§ WORK ITEM
Scan the data below. Pull out each line where "lines" occurs.

::::::::::

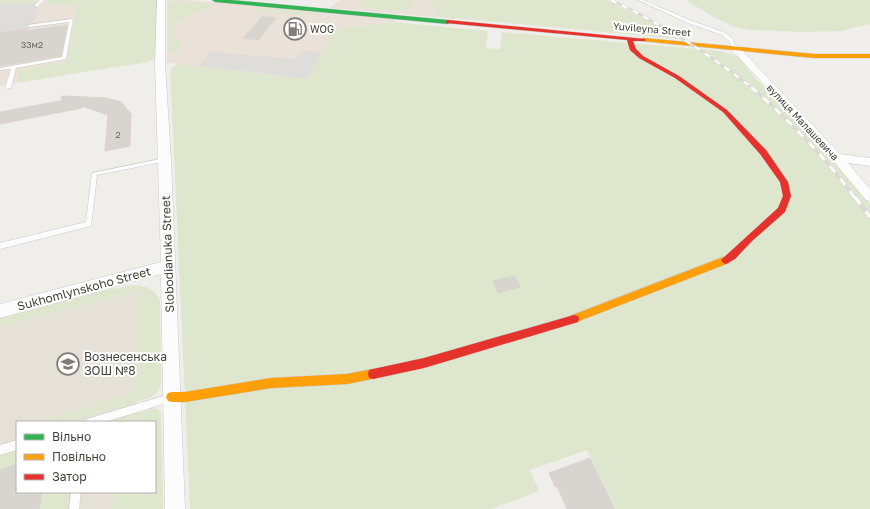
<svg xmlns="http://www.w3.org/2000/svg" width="870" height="509" font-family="'Golos Text',sans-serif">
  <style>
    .commercial { fill: #eae2d8 }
    .education { fill: #e6e1d7 }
    .green { fill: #dee7cd }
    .parking { fill: #dfddda }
    .building { fill: #d8d5d1; stroke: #d8d5d0 }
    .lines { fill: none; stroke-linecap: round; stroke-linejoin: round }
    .lane-casing { stroke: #cccac7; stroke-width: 1 }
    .street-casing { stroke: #cccac7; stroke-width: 1 }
    .fast-casing { stroke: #cecac2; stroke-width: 1 }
    .slow-casing { stroke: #cecac2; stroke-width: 1 }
    .jam-casing { stroke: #cecac2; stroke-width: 1 }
    .lane { fill: #fdfcfc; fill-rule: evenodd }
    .street { fill: #fdfcfc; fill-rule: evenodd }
    .fast { fill: #30b455; fill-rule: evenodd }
    .slow { fill: #ff9f0a; fill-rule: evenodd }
    .jam { fill: #e5322d; fill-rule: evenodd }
    .rail-far2-casing { stroke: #d9d9d8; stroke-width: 3 }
    .rail-far1-casing { stroke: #d9d9d8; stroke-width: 3.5 }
    .rail-casing { stroke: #d9d9d8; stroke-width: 4.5 }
    .rail-far2 { stroke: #fff; stroke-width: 2; stroke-dasharray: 6; stroke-linecap: butt }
    .rail-far1 { stroke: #fff; stroke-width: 2.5; stroke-dasharray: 8; stroke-linecap: butt }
    .rail { stroke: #fff; stroke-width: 3; stroke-dasharray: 9; stroke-linecap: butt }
    .labels { text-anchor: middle; stroke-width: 4; stroke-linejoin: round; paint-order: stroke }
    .far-number-label { font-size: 9px; fill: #6b6660 }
    .far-poi-label { font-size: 10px; fill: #453f38; stroke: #fff; text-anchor: start }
    .far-street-label { font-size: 10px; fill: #453f38; stroke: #fff }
    .street-label { font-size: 12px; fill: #453f38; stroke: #fff }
    .poi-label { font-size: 12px; fill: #453f38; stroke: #fff; text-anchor: start }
  </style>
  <rect width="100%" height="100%" fill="#f0eeea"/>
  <!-- commercial -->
  <g class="commercial">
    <path d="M0 0H78L65 75 0 86Z"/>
    <path d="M167 0H189L396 18 394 22 332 29 308 79 167 63Z"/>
    <path d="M340 0H451L455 19 330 8Z"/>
  </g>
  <!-- education -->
  <path class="education" d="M138 291 136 422H17V492H134V509H0V326Z"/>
  <!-- green -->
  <g class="green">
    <path d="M0 0H38L24 5H0Z"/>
    <path d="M46 0H157V57L148 62 20 82 17 77 21 71 67 62 77 5H51L46 3Z"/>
    <path d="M363 0H406L412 2 415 5C409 14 371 10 362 5L361 2Z"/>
    <path d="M428 0H607L659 26 679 39 443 17 437 13Z"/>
    <path d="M686 0H870V24L841 31 803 32 751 30 734 27 710 15Z"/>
    <path d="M179 1 209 4 211 6C203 11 177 17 174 26 172 30 173 36 174 39H180L179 51 173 53 169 51 168 5Z"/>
    <path d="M257 8 304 12 307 13 303 15 253 11 254 9Z"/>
    <path d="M394 22 488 31 486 48 500 49 502 32 721 51 739 57 754 77 797 118 870 204V509H616L587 450 530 470 539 491 491 509H190L170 69 178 64 308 79 332 29Z"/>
    <path d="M135 285C146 285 156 290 160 301L161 384 158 391 152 397 71 422H39L136 392 138 291 0 326V318L106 290Z"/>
    <path d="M152 408 158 409 161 414 163 509H114L115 492H155V422H109Z"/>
    <path d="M17 449V464L0 470V455Z"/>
    <path d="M42 492H69L67 509H39Z"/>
  </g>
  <!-- parking -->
  <g class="parking">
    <path d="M32 3 39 5 32 28 0 33V5Z"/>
    <path d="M302 50 321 52 308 79 198 66 211 52 295 59Z"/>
  </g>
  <!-- building -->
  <g class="building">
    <path d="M262 17 276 18 258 40 243 38Z"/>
    <path d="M67 25 61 56 0 66V33L27 29 26 31Z"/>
    <path d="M62 96 106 98 121 102 131 114 130 146 105 151 108 115 82 106V108L0 124V112L65 100 61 99Z"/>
    <path d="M514 276 520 287 498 293 493 281Z"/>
    <path d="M590 458 615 509H567L557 486 555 487 549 473Z"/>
    <path d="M17 464V492H42L39 509H0V470Z"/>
  </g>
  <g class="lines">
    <!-- lane casing -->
    <g class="lane-casing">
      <g id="lane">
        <path d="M40 0H44L37 7H35V5Z"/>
        <path d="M638 0H643L692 21 726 33 733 39 737 48 733 49 729 41 722 35 688 23Z"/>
        <path d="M71 19 73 20 66 59 16 68 11 88 6 89 5 88 11 69 0 70V68L62 57 69 22 30 27 28 26V25Z"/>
        <path d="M165 158 168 160 167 161 97 175 91 226 0 249V243L86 222 92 173Z"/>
        <path d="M170 394 173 395 174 398 173 401 170 402 105 422H86L87 419 90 418Z"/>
        <path d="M17 440V450L0 455V445Z"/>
        <path d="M71 492H81L79 509H69Z"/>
      </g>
    </g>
    <!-- street casing -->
    <g class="street-casing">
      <g id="street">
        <path d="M157 0H165V64L171 160 185 509H165L161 274 0 318V304L161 262 155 64Z"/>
        <path d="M735 45 738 46 840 154 870 158V166L848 163 870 189V201L866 200 820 145 732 50 730 48Z"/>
      </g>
    </g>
    <!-- fast casing -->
    <g class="fast-casing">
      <path id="fast" d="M212 0H231L448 20 451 22 448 24 215 2Z"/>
    </g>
    <!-- slow casing -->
    <g class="slow-casing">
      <g id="slow">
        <path d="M643 38 814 54H870V58H814L641 41V39Z"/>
        <path d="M726 256 729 257 731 260 729 263 574 323 570 322 569 319 570 316Z"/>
        <path d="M373 369 377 370 378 374 377 378 347 384 271 388 185 402H172L168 401 166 397 168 393 172 392H185L271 378 347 374Z"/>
      </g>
    </g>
    <!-- jam casing -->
    <g class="jam-casing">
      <g id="jam">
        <path d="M448 20 645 39V41H633L636 49 643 56 679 76 727 110 766 150 788 182 791 196 785 212 752 241 735 259 726 264 723 263 721 260 778 208 783 196 780 182 760 154 723 112 675 78 639 58 630 50 627 40 446 23V21Z"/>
        <path d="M574 315 578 316 579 319 578 322 424 368 373 379 369 378 368 374 369 370 373 369 424 358Z"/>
      </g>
    </g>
    <!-- lane -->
    <use href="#lane" class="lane"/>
    <!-- street -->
    <use href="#street" class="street"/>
    <!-- fast -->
    <use href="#fast" class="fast"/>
    <!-- slow -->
    <use href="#slow" class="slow"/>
    <!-- jam -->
    <use href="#jam" class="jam"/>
    <!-- rail-far2 casing -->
    <g class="rail-far2-casing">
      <path id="rail-far2" d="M611 0C662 24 708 53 752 88"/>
    </g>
    <!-- rail-far1 casing -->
    <g class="rail-far1-casing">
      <path id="rail-far1" d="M751 87C790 121 825 157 855 198"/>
    </g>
    <!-- rail casing -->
    <g class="rail-casing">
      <path id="rail" d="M855 197 870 217"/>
    </g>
    <!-- rail-far2 -->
    <use href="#rail-far2" class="rail-far2"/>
    <!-- rail-far1 -->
    <use href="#rail-far1" class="rail-far1"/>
    <!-- rail -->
    <use href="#rail" class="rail"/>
  </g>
  <!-- icons -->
  <defs>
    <g id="fuel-ring" transform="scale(1.15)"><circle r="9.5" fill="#fff" stroke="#817c76" stroke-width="1.5"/><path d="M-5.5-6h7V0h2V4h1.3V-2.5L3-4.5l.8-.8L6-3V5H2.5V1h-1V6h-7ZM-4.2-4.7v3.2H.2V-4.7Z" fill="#817c76"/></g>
    <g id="school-ring" transform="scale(1.15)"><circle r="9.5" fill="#fff" stroke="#817c76" stroke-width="1.5"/><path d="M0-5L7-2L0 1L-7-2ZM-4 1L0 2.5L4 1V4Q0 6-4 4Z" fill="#817c76"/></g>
  </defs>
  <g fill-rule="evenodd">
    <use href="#fuel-ring" x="295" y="29"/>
    <use href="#school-ring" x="68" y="364"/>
  </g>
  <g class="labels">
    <!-- far-number labels -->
    <g class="far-number-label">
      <text x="32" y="48">33м2</text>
      <text x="118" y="138">2</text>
    </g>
    <!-- far-poi labels -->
    <g class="far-poi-label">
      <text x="310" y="33">WOG</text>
    </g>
    <!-- far-street labels -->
    <g class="far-street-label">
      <text transform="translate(652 29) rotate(5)" y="4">Yuvileyna Street</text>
      <text transform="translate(803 122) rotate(47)" y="4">вулиця Малашевича</text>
    </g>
    <!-- street labels -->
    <g class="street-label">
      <text transform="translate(168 254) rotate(-92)" y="4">Slobodianuka Street</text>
      <text transform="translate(84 289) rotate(-15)" y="4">Sukhomlynskoho Street</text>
    </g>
    <!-- poi labels -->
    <g class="poi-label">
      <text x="84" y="361">Вознесенська<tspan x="84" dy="14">ЗОШ №8</tspan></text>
    </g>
  </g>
  <!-- legend -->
  <rect x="16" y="421" width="140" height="72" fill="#ffffff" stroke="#b5b2af"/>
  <rect x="24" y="434" width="20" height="6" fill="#30b455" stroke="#b5b2af"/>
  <text x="52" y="441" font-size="12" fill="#453f38">Вільно</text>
  <rect x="24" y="454" width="20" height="6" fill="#ff9f0a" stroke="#b5b2af"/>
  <text x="52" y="461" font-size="12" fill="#453f38">Повільно</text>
  <rect x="24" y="474" width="20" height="6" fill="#e5322d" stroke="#b5b2af"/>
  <text x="52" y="481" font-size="12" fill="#453f38">Затор</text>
</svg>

::::::::::

§ TASK RESULT
    .lines { fill: none; stroke-linecap: round; stroke-linejoin: round }
  <g class="lines">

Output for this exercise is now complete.